Whooping cough has made an astonishing comeback, with 2012 seeing nearly 50,000 infections in the U.S. (the most since 1955), and a death rate in infants three times that of the rest of the population. The dramatic resurgence has puzzled public health officials, who have pointed to the waning effectiveness of the current vaccine and growing anti-vaccine sentiment as the most likely culprits.
But that might not be the whole story, suggests a new study published in BMC Medicine by Santa Fe Institute Omidyar Fellows Ben Althouse and Sam Scarpino. Their research points to a different, but related, source of the outbreak — vaccinated people who are infectious but who do not display the symptoms of whooping cough, suggesting that the number of people transmitting without symptoms may be many times greater than those transmitting with symptoms.

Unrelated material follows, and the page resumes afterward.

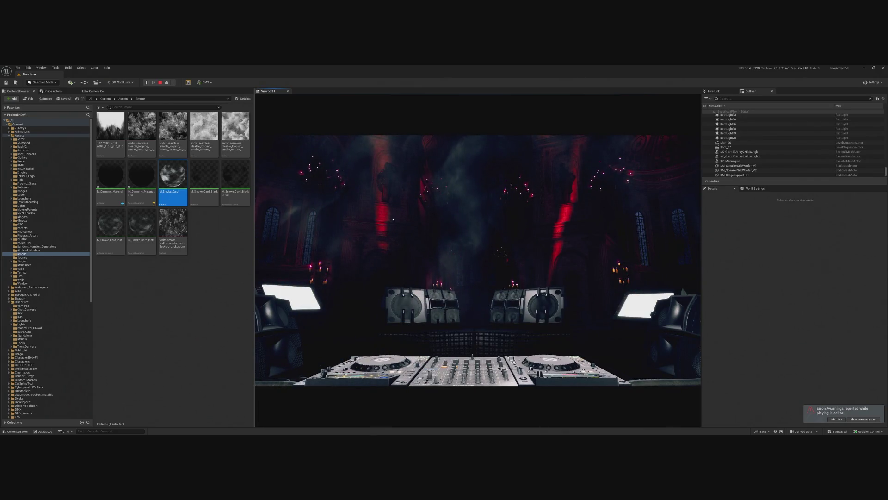
key(Escape)
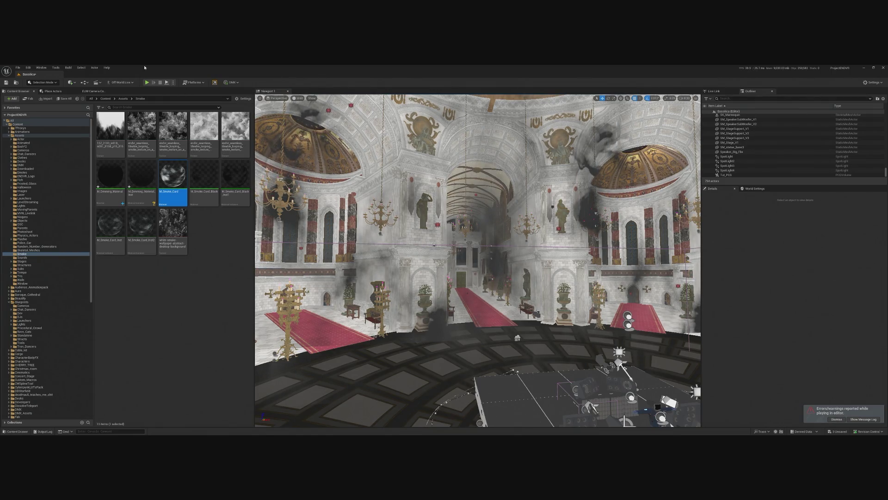
click(149, 82)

In the 1950s, highly successful vaccines based on inactivated pertussis cells (the bacteria that causes whooping cough) drove infection rates in the U.S. below one case per 100,000 people. But adverse side effects of those vaccines led to the development and introduction in the 1990s of acellular pertussis vaccines, which use just a handful of the bacteria’s proteins and bypass most of the side effects. (Currently given to children as part of the Tdap vaccine.)
The problem is, the newer vaccines might not block transmission. A January 2014 study inPNAS by another research team demonstrated that giving baboons acellular pertussis vaccines prevented them from developing symptoms of whooping cough but failed to stop transmission.
Building on that result, Althouse and Scarpino used whopping cough case counts from the CDC, genomic data on the pertussis bacteria, and a detailed epidemiological model of whooping cough transmission to conclude that acellular vaccines may well have contributed to — even exacerbated — the recent pertussis outbreak by allowing infected individuals without symptoms to unknowingly spread pertussis multiple times in their lifetimes.